Standing tall in dark times
I’m grieved to announced that my beloved toilet light, a valued member of this family for many long and wonderful months, has died. I ask you, is anything more heart rending than a toilet deprived of all the colors of the rainbow inside it? I’ve ordered another but until it arrives, these are going to be dark days, indeed. I appreciate all the support in these difficult times.

More grim news
I also ask you, is anything more spirit-crushing than ordering something on Amazon for the two-day shipping and then getting notified that it will actually take THREE days to arrive, and possibly four? The holiday season is just ruined. I wonder how the pilgrims survived this kind of thing.

Lewiston launches ‘name that park’ contest
Oh, boy.
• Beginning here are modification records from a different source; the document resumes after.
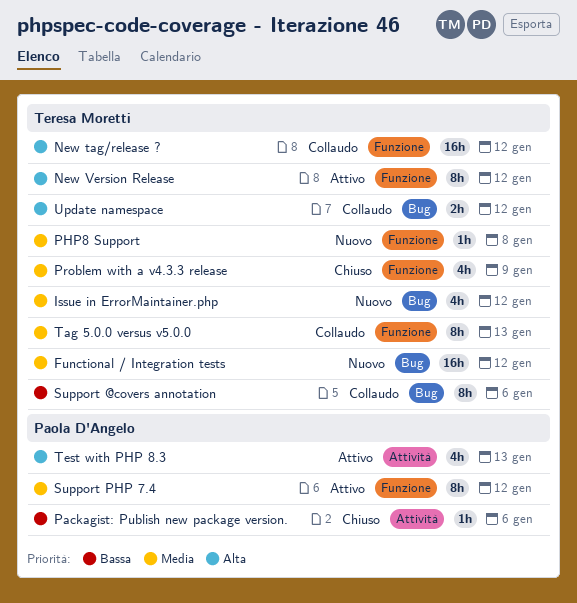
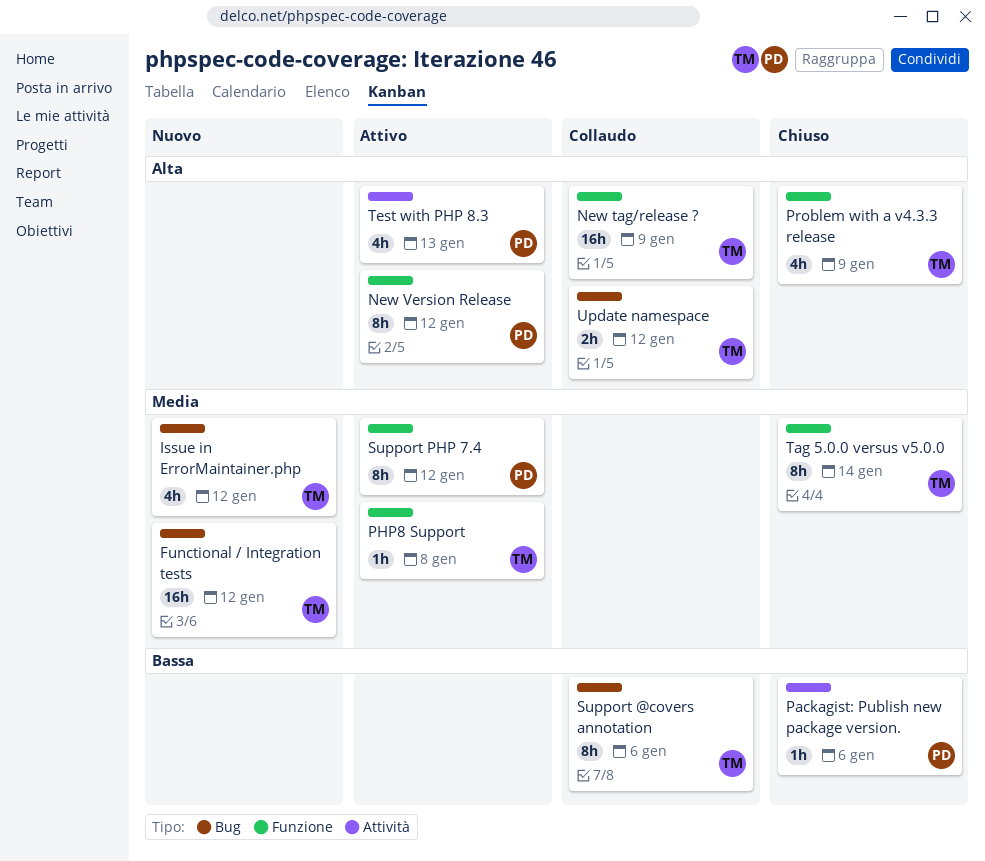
New tag/release ?, due: Jan 12 -> Jan 9
New Version Release, owner: Teresa Moretti -> Paola D'Angelo
PHP8 Support, status: Nuovo -> Attivo
Problem with a v4.3.3 release, priority: Media -> Alta
Tag 5.0.0 versus v5.0.0, status: Collaudo -> Chiuso
Tag 5.0.0 versus v5.0.0, due: Jan 13 -> Jan 14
Here we go. This is my time to shine. They wouldn’t let me name any of the bridges and they shut down my suggested name for the Colisee just because it had the word “underpants’ in it. This time, though, I’m going to come up with something so tantalizing, so fitting and so RIGHT for this patch of land, you people will be dazzled right out of your peejays. Poet laureates will move to Lewiston just to be near such a lyrically named park. Ballads will be written, not about the park itself but for the man who named it with such elegance, finesse and — let’s face it — genius. I can hardly wait to lay this idea on you. It’s going to be big, yo.

Which is not to say…
That I have any ideas at this exact moment. In fact, if you’ve got any suggestions, I’ll take them. Please? Genius is a lonely business.

Math is hard
As usual, I miscalculated while trying to pin down when Thanksgiving is this year (I forgot to carry the two) and so by the time you read this, the day of turkey and yams will be over and done with. It’s unfortunate because I spent a chunk of the year coming up with some fresh turkey jokes to share with you all around the dinner table. I have one involving stuffing, a small dog and a basting brush that would have had you spitting cranberry sauce all over your gramma. Alas, it’s not to be, so I’ll just pack those jokes in Tupperware and save them for next year.

Although I should mention…
That I don’t actually have any of those jokes on me at this exact moment. In fact, if you have any good turkey jokes, send them my way. Please?